Quantifiers and Alternators

  • a* any amount of the letter a in a row. 0 or more
  • a+ 1 or more of the letter a in a row
  • a? 0 or 1 of the letter a
  • a{5} exactly 5 of the letter a in a row
  • a{2,} 2 or more of the letter a in a row
  • a{1,3} between 1 and 3 (inclusive) of the letter a in a row
  • a+? 1 or more of the letter a in a row, but match as few as possible
  • a{2,}? 2 or more of the letter a in a row, but match as few as possible
  • ab|cd match either ab or cd in a cell

Anchors

Anchors help you define how an expression is related to the beginning or end of a cell

  • ^abc the cell that starts with abc
  • def$ the cell that ends with def
  • ^$ a blank cell

Escaped characters

Using a backslash, you can indicate invisible characters, or escape any character that normally has a special purpose

  • \. escape a dot so that it is seen as an actual dot
  • \* escape an asterisk so that it is seen as an actual asterisk
  • \\ escape a backslash so that it is seen as an actual backslash
  • \t find a tab in your text
  • \r find a newline in your text
  • \n find a different type of newline in your text

Groups & Lookarounds

Groups are used to capture bits of text and then interact with them in the replacement function.
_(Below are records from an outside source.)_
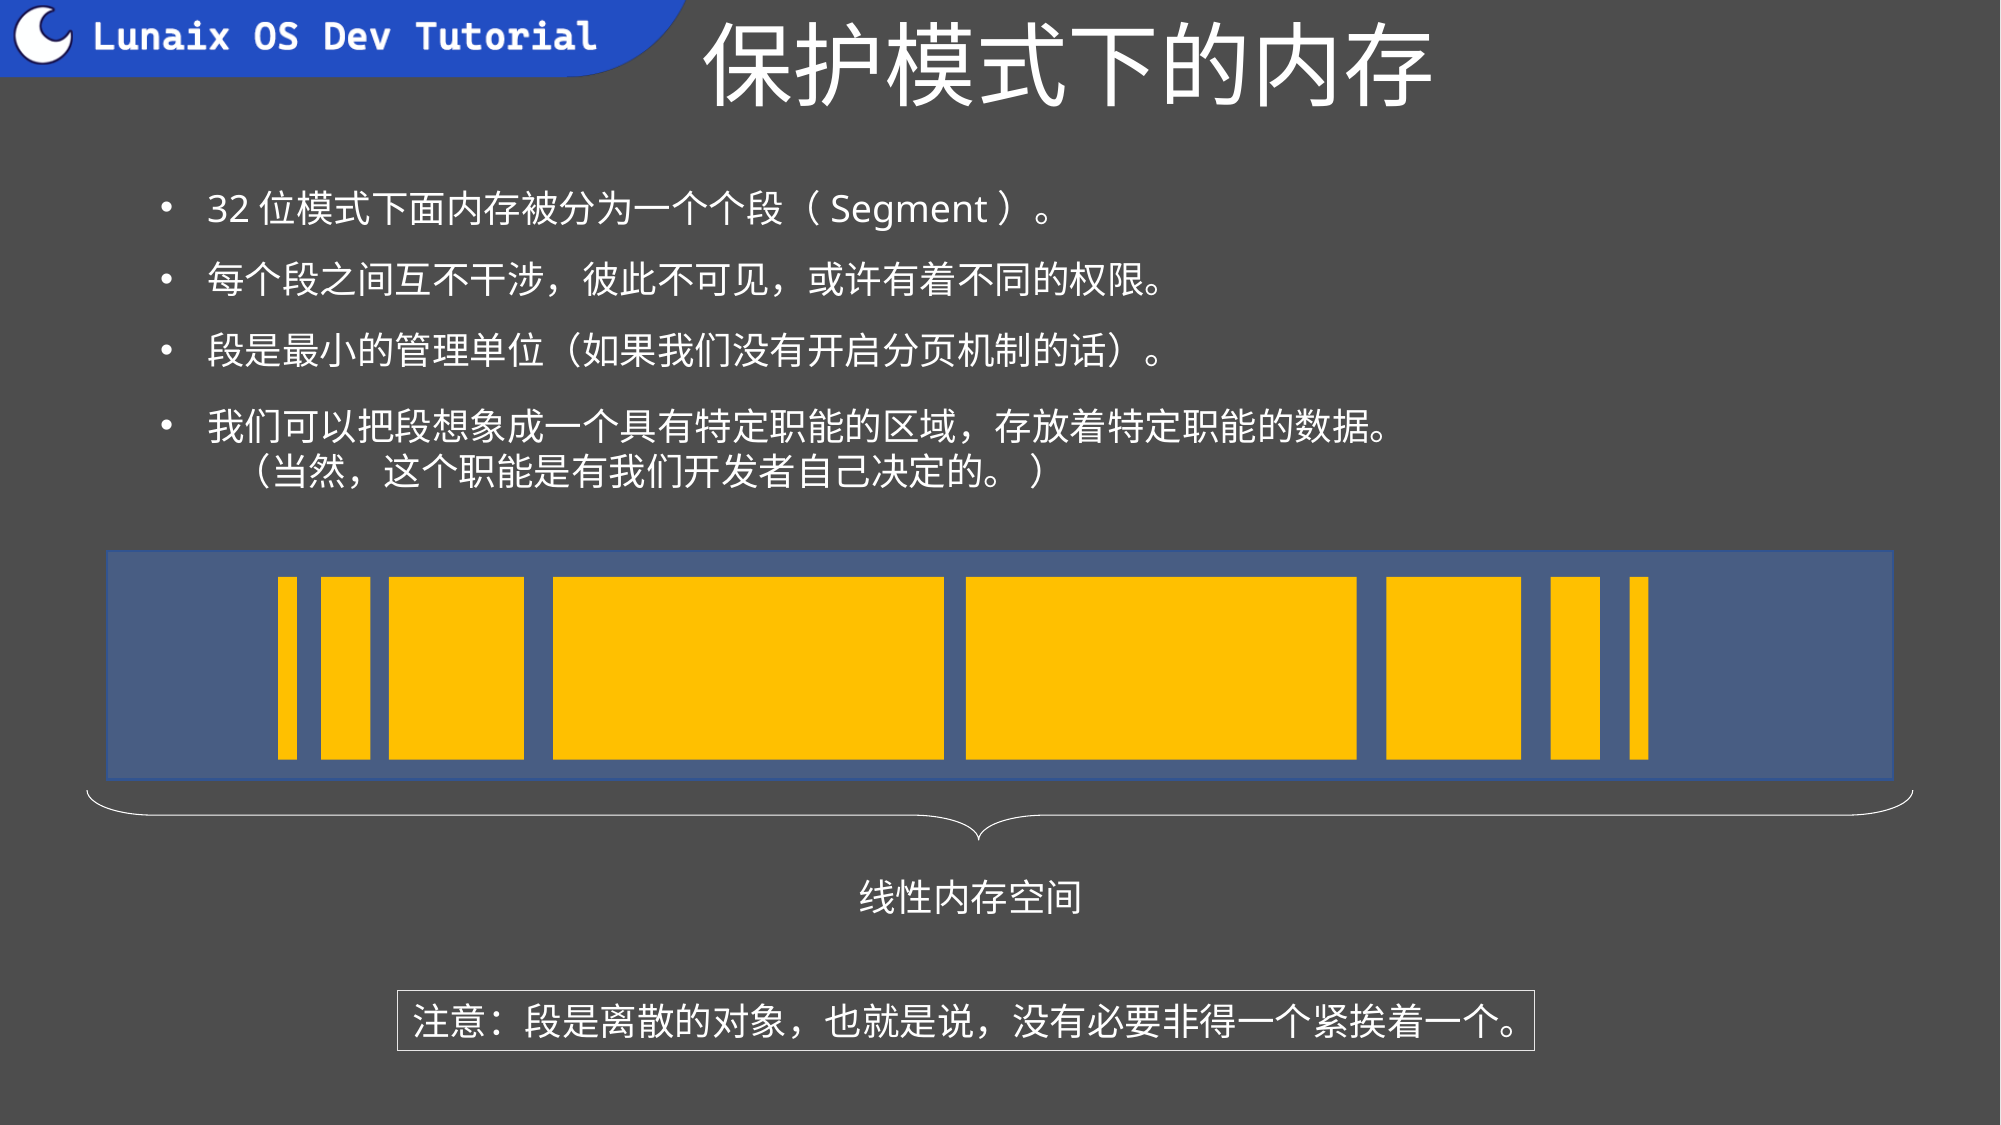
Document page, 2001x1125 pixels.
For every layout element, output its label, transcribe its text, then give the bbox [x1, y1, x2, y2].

text_box 注意：段是离散的对象，也就是说，没有必要非得一个紧挨着一个。 [397, 990, 1535, 1051]
text_box [106, 550, 1894, 780]
text_box 我们可以把段想象成一个具有特定职能的区域，存放着特定职能的数据。 （当然，这个职能是有我们开发者自己决定的。 ） [145, 395, 1443, 500]
text_box 线性内存空间 [843, 866, 1121, 927]
title 保护模式下的内存 [686, 3, 1875, 137]
text_box 32位模式下面内存被分为一个个段（Segment）。 [145, 177, 1443, 238]
text_box 段是最小的管理单位（如果我们没有开启分页机制的话）。 [145, 319, 1443, 380]
picture [0, 0, 2001, 1125]
text_box 每个段之间互不干涉，彼此不可见，或许有着不同的权限。 [145, 248, 1443, 309]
  • (abc) capture the group that contains abc within a cell
  • $1 reference the first capture group (in the "replace" field). Use $2 for the second capture group, etc.
  • $& reference all capture groups (in the "replace" field)
  • (?:abc) non-capturing group that contains abc within a cell
  • (?=abc) positive lookahead
  • (?!abc) negative lookahead